O desparecimento destas condições pode destruir uma civilização. Um cataclismo geológico ou profunda mudança climática; uma epidemia impossível de ser combatida, como a que abateu a metade da população do Império Romano sob o reinado dos Antoninos, ou a Peste Negra que pôs fim à Era feudal - (aqui lembro das superbactérias que pouco a pouco estão se firmando); a exaustão das terras ou ruína da agricultura devida à exploração exagerada dos campos pelas cidades, o uso indiscriminado de agrotóxicos que contaminam e tornam imprestáveis rios e terras cultiváveis, resultando em precária dependência da importação de víveres de fora; a escassez de recursos naturais como combustíveis e matérias primas; uma mudança nas rotas comerciais, que deixa uma nação em desvantajosas condições de tráfego; a decadência mental e moral devido ao urbanismo desordenado com a consequente queda da disciplina e a escalada da criminalidade. Podemos considerar também a alteração étnica com uma desordenada permissividade sexual ou uma filosofia pessimista ou quietista; a inferiorização da elite dirigente em virtude da esterilidade e do controle de natalidade pelos mais aptos, a relativa pequenez das famílias que melhor poderiam contribuir para a elevação da raça; uma patológica concentração da riqueza que determine guerra de classes, revoluções e exaustão financeira; eis alguns dos caminhos que levam as civilizações á morte.
Uma civilização não é coisa ingênita e imperecível, mas algo tem de ser de novo adquirido em cada geração, qualquer colapso no seu custeio ou na sua transmissão pode levá-la ao fim. O homem difere dos animais unicamente pela educação, a qual podemos definir como a técnica de transmitir civilização.
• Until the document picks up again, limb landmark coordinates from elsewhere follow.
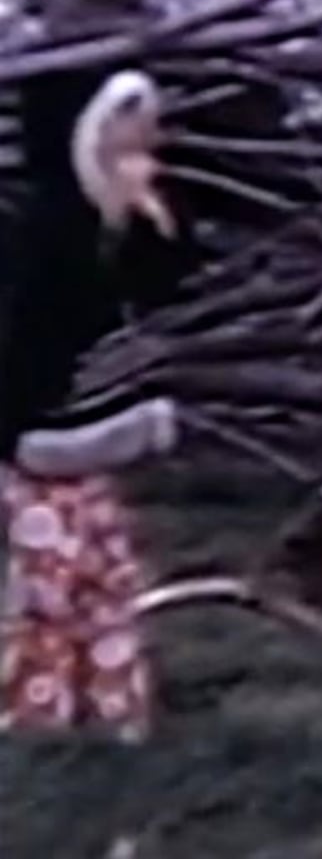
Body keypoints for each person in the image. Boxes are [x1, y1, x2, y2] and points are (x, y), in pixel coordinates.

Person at [0, 67, 191, 743]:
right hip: (36, 430)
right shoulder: (47, 227)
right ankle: (39, 720)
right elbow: (37, 332)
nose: (144, 152)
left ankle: (112, 710)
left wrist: (153, 221)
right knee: (51, 581)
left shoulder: (116, 215)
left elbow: (163, 296)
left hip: (94, 424)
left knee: (106, 570)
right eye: (125, 138)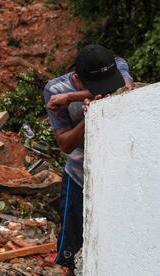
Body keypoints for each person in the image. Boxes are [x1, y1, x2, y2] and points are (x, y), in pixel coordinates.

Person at [43, 44, 134, 270]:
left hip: (115, 178)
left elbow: (127, 87)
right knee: (71, 253)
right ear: (77, 77)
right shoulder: (55, 89)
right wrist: (91, 115)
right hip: (78, 178)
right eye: (95, 86)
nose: (102, 89)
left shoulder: (117, 65)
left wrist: (73, 97)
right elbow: (64, 143)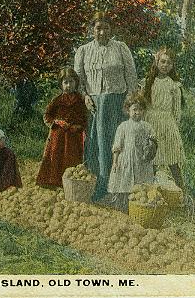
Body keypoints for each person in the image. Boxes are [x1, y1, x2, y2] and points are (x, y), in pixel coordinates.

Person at [74, 12, 138, 202]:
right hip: (94, 104)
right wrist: (85, 96)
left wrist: (129, 100)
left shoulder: (120, 48)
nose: (102, 32)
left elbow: (131, 74)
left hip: (117, 102)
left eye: (106, 28)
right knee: (97, 143)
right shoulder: (84, 51)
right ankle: (99, 183)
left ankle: (118, 185)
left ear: (112, 30)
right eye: (98, 28)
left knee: (117, 143)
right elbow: (78, 79)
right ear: (91, 29)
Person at [142, 47, 186, 189]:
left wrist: (173, 127)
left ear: (172, 66)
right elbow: (142, 105)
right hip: (151, 123)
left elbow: (176, 111)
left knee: (172, 159)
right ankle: (152, 193)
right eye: (162, 61)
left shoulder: (173, 86)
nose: (165, 65)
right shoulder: (148, 82)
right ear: (157, 62)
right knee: (151, 159)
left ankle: (181, 192)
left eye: (169, 63)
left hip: (167, 124)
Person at [36, 68, 88, 187]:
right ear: (61, 84)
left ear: (76, 83)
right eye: (65, 82)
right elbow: (47, 115)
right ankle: (55, 180)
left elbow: (84, 117)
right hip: (58, 135)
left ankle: (71, 180)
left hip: (74, 135)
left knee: (71, 157)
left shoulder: (80, 100)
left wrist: (79, 126)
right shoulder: (57, 100)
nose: (68, 85)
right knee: (56, 154)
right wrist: (57, 122)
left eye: (71, 82)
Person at [108, 92, 157, 212]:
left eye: (140, 110)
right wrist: (115, 162)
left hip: (141, 160)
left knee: (141, 185)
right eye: (134, 109)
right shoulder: (123, 126)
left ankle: (138, 208)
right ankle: (122, 206)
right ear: (128, 110)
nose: (137, 112)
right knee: (124, 182)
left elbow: (153, 143)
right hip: (126, 159)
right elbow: (117, 146)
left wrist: (152, 147)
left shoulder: (147, 126)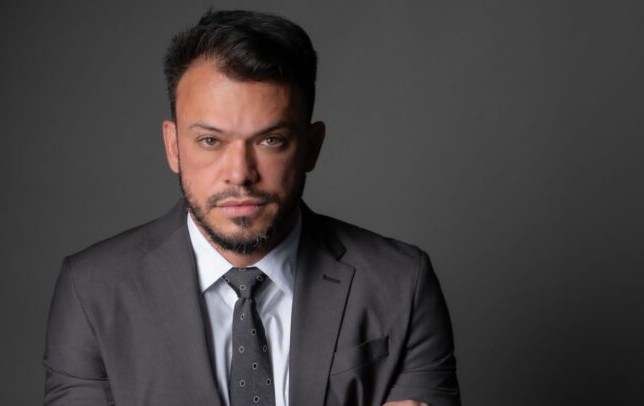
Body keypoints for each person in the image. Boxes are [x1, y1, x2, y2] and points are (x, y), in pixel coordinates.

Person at [43, 9, 460, 406]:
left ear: (311, 147)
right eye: (211, 141)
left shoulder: (400, 284)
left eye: (270, 140)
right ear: (173, 146)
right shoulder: (93, 291)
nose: (240, 174)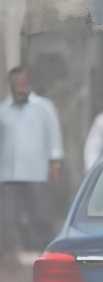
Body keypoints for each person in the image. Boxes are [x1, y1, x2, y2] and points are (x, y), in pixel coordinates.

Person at [0, 65, 63, 260]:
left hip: (36, 170)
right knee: (8, 216)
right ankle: (11, 254)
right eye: (16, 82)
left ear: (29, 83)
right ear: (10, 84)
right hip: (7, 173)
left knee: (41, 215)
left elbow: (54, 135)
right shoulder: (3, 109)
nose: (20, 86)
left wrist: (55, 162)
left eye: (23, 82)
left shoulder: (44, 106)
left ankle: (45, 252)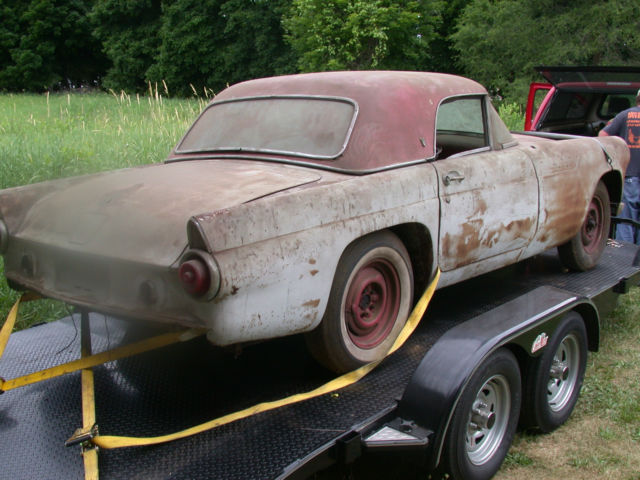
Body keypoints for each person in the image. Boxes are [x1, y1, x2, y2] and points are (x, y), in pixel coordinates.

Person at [598, 89, 640, 244]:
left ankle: (625, 253)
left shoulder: (624, 115)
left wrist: (613, 157)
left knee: (626, 219)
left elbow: (602, 136)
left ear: (637, 99)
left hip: (629, 174)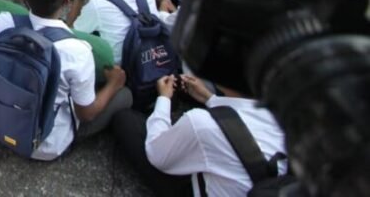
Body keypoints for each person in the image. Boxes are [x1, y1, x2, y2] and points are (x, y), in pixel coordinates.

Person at [0, 0, 131, 161]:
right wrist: (114, 84)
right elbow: (86, 114)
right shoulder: (78, 50)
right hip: (44, 145)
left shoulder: (3, 22)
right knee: (124, 95)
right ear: (66, 2)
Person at [112, 75, 287, 197]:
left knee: (126, 120)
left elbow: (157, 155)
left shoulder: (202, 123)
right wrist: (210, 99)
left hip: (195, 187)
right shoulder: (288, 114)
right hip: (269, 184)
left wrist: (163, 99)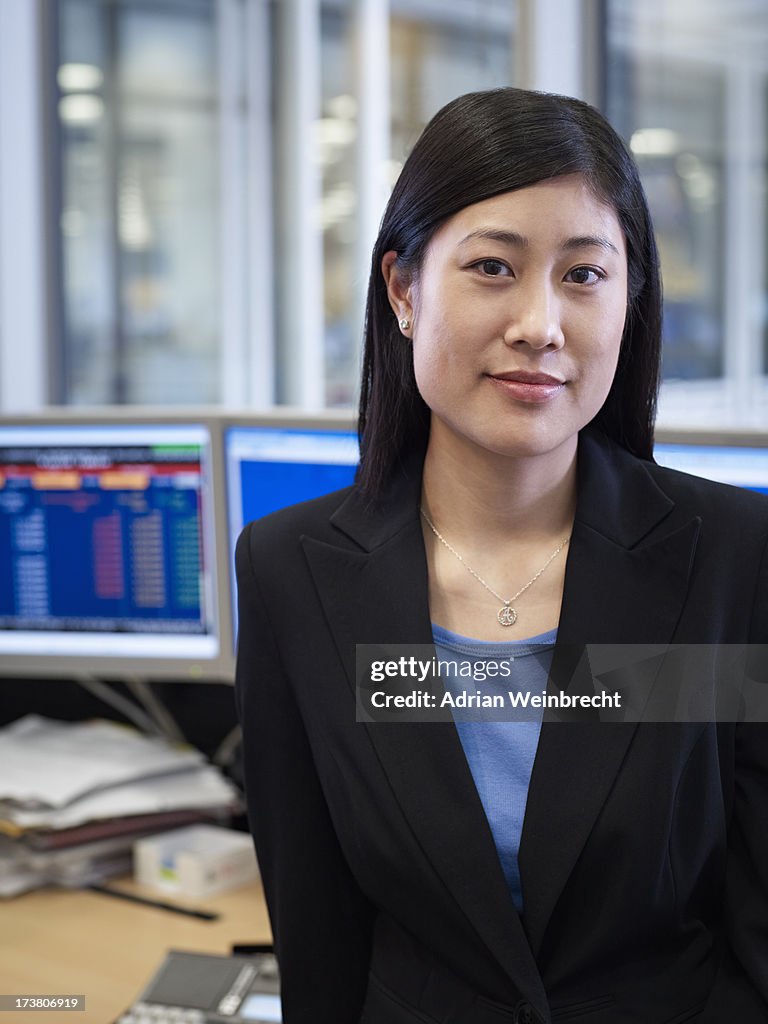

As civilizações são gerações de alma racial. Como a família liga as gerações e passam a herança dos velhos para o moços, assim também a escrita, a imprensa, o comércio e os meios de comunicação ligam as civilizações entre si, e preservam para as culturas vindouras todos os valores adquiridos. Antes que a morte sobrevenha, reunamos a nossa herança e oferecemo-la aos nossos filhos.